== Records supplied ==

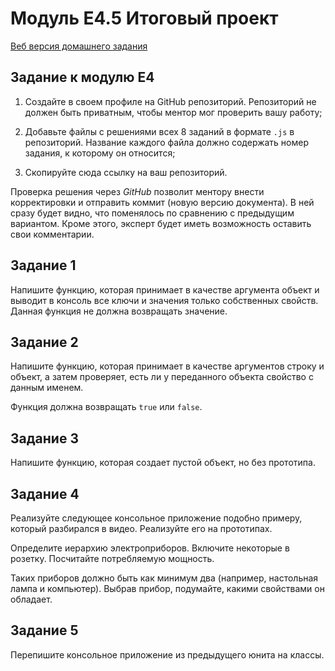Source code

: # Модуль E4.5 Итоговый проект

[Веб версия домашнего задания](https://skripkalisa.github.io/SF_PythonFS_Frontend/E4/index.html)

## Задание к модулю E4

1. Создайте в своем профиле на GitHub репозиторий. Репозиторий не должен быть приватным, чтобы ментор мог проверить вашу работу;

2. Добавьте файлы с решениями всех 8 заданий в формате `.js` в репозиторий. Название каждого файла должно содержать номер задания, к которому он относится;

3. Скопируйте сюда ссылку на ваш репозиторий.

Проверка решения через _GitHub_ позволит ментору внести корректировки и отправить коммит (новую версию документа). В ней сразу будет видно, что поменялось по сравнению с предыдущим вариантом. Кроме этого, эксперт будет иметь возможность оставить свои комментарии.

## Задание 1

Напишите функцию, которая принимает в качестве аргумента объект и выводит в консоль все ключи и значения только собственных свойств. Данная функция не должна возвращать значение.

## Задание 2

Напишите функцию, которая принимает в качестве аргументов строку и объект, а затем проверяет, есть ли у переданного объекта свойство с данным именем.

Функция должна возвращать `true` или `false`.

## Задание 3

Напишите функцию, которая создает пустой объект, но без прототипа.

## Задание 4

Реализуйте следующее консольное приложение подобно примеру, который разбирался в видео. Реализуйте его на прототипах.

Определите иерархию электроприборов. Включите некоторые в розетку. Посчитайте потребляемую мощность.

Таких приборов должно быть как минимум два (например, настольная лампа и компьютер). Выбрав прибор, подумайте, какими свойствами он обладает.

## Задание 5

Перепишите консольное приложение из предыдущего юнита на классы.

== What you have to do ==
Starting with the line that holds "Напишите функцию, которая создает" and ending with the line that holds "## Задание 5", retype every line in the data above exactly, and nothing else.

== Finished task ==
Напишите функцию, которая создает пустой объект, но без прототипа.

## Задание 4

Реализуйте следующее консольное приложение подобно примеру, который разбирался в видео. Реализуйте его на прототипах.

Определите иерархию электроприборов. Включите некоторые в розетку. Посчитайте потребляемую мощность.

Таких приборов должно быть как минимум два (например, настольная лампа и компьютер). Выбрав прибор, подумайте, какими свойствами он обладает.

## Задание 5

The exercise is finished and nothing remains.